En todo caso, este esfuerzo del poder, de todo poder, por acomodar el pasado al presente que quiere moldear dispara preguntas sobre su funcionamiento en un contexto ya muy distinto al de las mentalidades del siglo XX: más que revisitar el pasado eliminando lo incómodo desde la cima del poder, cambiando manuales escolares, fotos viejas, quemando archivos, matando testigos presenciales, la fórmula ucrónica hoy se apoya en la vaporización del pasado, en la confusión, en la relativización de todo lo que antes se consideraba memoria compartida. El pasado se aplana y el presente extiende su sombra sobre toda la acumulación de eventos concatenados que vienen desde el fondo de la historia, desvaneciendo la noción de distancia: así Hitler se convierte en socialista, los Habsburgos en precursores del antiimperialismo latinoamericano, el Imperio romano en contraseña del trumpismo, la Unión Soviética en apenas un suspiro oscuro del que no queda más que arquitectura brutalista para Instagram y la foto colorizada artificialmente de una chica de los años 40s nos resuena como tomada ayer mientras que un fragmento de video de los 90s nos devuelve (por el grano de la imagen, por la voz de sus protagonistas) a la conciencia condenada de nuestra mortalidad. Todo está roto y es como si viviéramos en un tiempo donde todo ocurre al mismo tiempo: los muertos y los vivos nos entregamos al alegre ejercicio ucrónico de ignorar el pasado o de redefinirlo a placer o de alterar el sentido de la flecha del tiempo: bien puede algo ocurrido en 1525 afectar algo de 2025 y, a la inversa (como en el cuento de Borges “La otra muerte”), un hecho de 1946 cambiar algo de 1904, si así se lo desea con la suficiente convicción. Todos somos pequeños editores de la Gran Enciclopedia de la Unión Soviética, cambiando Berias por Berings, haciendo de un pedazo de la historia un fetiche al que le atribuimos el poder de haberlo cambiado todo si tan solo ocurría de otra manera, colgados en el rumiar del momento en que se descarriló todo.

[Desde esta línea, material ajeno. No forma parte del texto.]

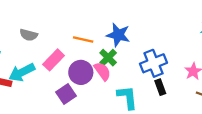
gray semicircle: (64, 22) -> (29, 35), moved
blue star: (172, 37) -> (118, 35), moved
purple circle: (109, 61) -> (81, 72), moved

En una novelita del género de las historias alternativas, The Wild Blue and the Gray, en la que se imagina unos Estados Confederados que, cincuenta años después de su victoria en la Guerra Civil, se involucran del lado de la Entente en la Primera Guerra Mundial (imaginemos por un instante los biplanos con la bandera confederada cruzando el cielo por encima de las trincheras de Francia), el autor, William Sanders, coloca como personaje a un Faulkner hastiado que expresa su opinión sobre el enloquecedor manoseo del pasado y el presente: “I’ve come to the conclusion that the stupidest words in the language are ‘What if?‘”. Es probable. Faulkner, el Faulkner real, si eso es algo que pueda decirse, dedicó toda su obra a escribir sobre cómo el pasado forma un bloque inescapable: el pasado de la raza, del clan, de la familia, de la nación, siempre volviendo, siempre acechando las decisiones frágiles, los desvíos de los vivos. “The past is never dead. It’s not even past.“, dice en Réquiem por una monja. Más que la contradicción filosófica entre determinismo y libertad, a Faulkner le interesaba el pasado como una sustancia que lo impregna todo, que se lleva siempre encima, que se manifiesta cuando más se creía olvidado. En esta concepción no hay lugar para el consuelo melancólico en la fantasía de lo que “podría haber pasado si”, ni tampoco en la complacencia de la justificación retrospectiva (“lo que pasó habría pasado de todas formas”). Ni ucronías ni astucias de la razón: la sombra de los caminos no elegidos, las consecuencias no buscadas, las oportunidades perdidas, y no mucho más. ///// DB

Disclaimer. Contenido libre de financiación del Departamento de Estado.